Every Munich resident knows the exhibitions of the Deutsches Museum. And many students have spent many hours in the reading room of the Deutsches Museum library because it's so nice to study there in peace. But few know what is hidden in the rooms next to it and in the stacks on the upper floor. Journals that exist exactly once in their entirety in the world – namely here. Like one about phonographs. The first Lufthansa magazine. Old telephone and address books of the city of Munich that hardly anyone else has kept. And the "Libri rari", those rare 7500 books of which the museum is particularly proud and which can be viewed in a special reading room. By appointment, of course

Oskar von Miller, the founder of the museum, wanted to create a place that not only encouraged looking and experimenting, but also reading and learning. "For his goal of bringing science and technology to the widest possible audience, Oskar von Miller relied on the power of books from the very beginning, in addition to impressive exhibits," says General Director Wolfgang M. Heckl. "This was already specified by our museum founder in the founding statutes of 1903." And when it opened in 1932, the library was an exemplary model worldwide. Even the "New York Times" reported on this library in a guest article by Miller.

In the meantime, the collection has grown to more than 987,000 volumes. Traditionally, literature on the history of natural sciences and technology has been intensively collected here. Over time, the focus of new acquisitions has increasingly concentrated on this area. German literature is acquired almost completely, international literature as comprehensively as possible. In addition, the library continues to make efforts to provide current basic scientific and technical literature.

====================

=== WHAT NEEDS TO BE DONE ===
Answer these questions using the text on the Deutsches Museum library:
1. How many books make up the "Libri rari"?
2. In what year did the library open?
3. To how many volumes has the collection grown?

=== DATASET RECORDS ===
====================

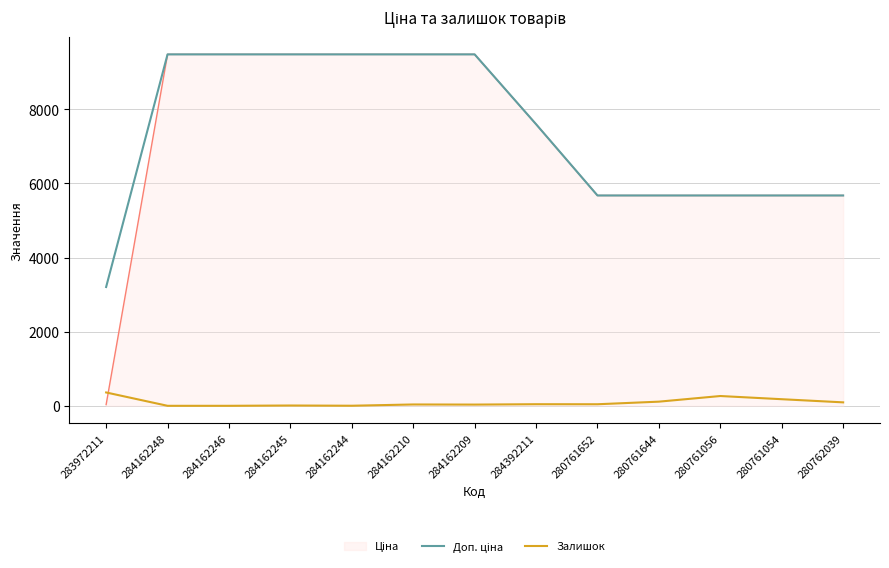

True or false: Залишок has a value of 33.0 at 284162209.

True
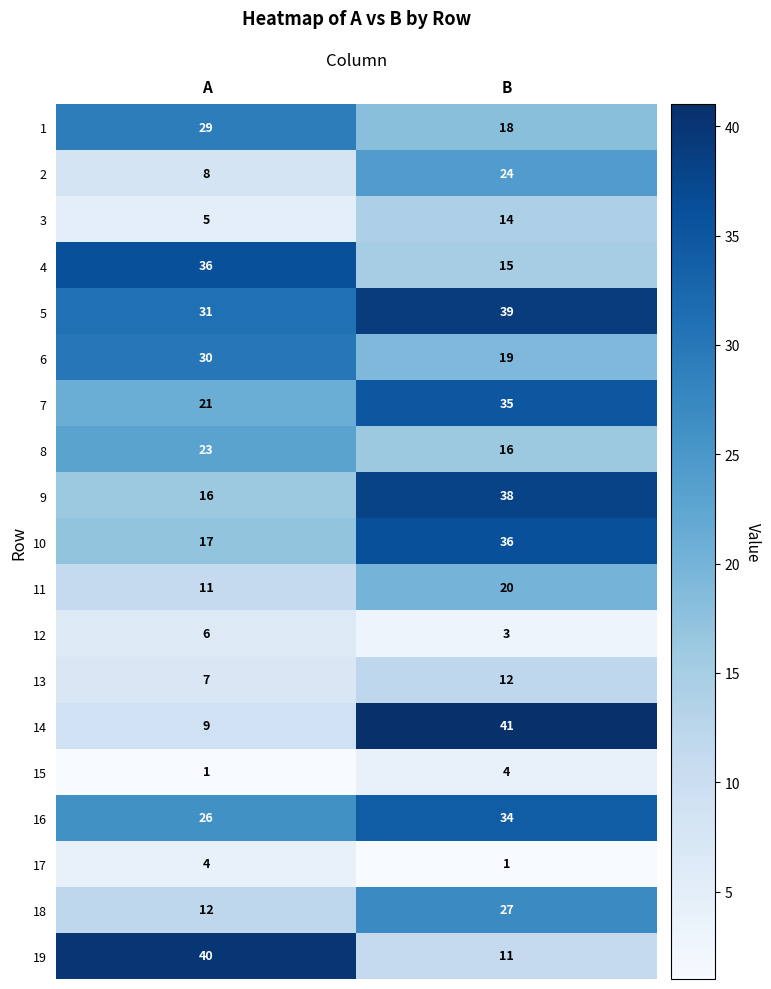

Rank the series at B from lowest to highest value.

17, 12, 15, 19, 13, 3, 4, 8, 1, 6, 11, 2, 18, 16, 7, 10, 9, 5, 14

====================

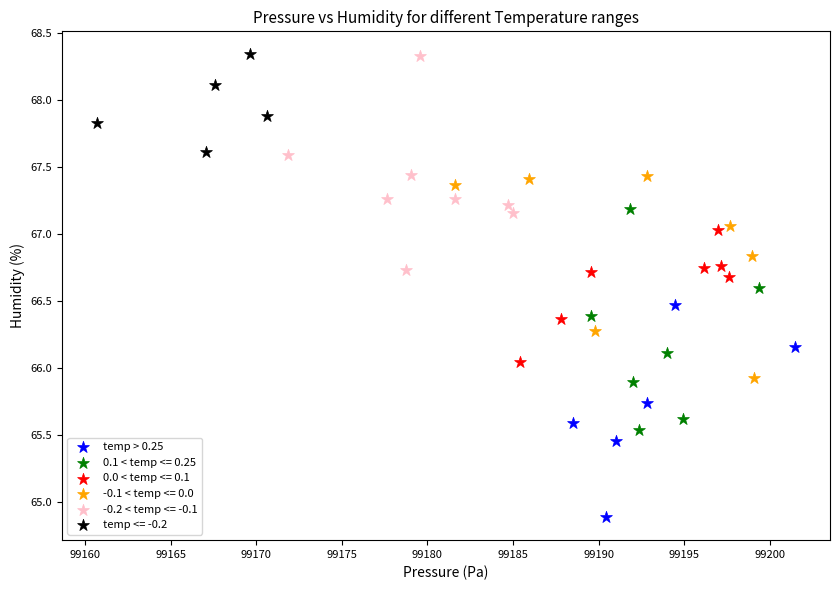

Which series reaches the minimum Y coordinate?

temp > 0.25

====================

=== WORKED SOLUTION ===
1. 7500
2. 1932
3. More than 987,000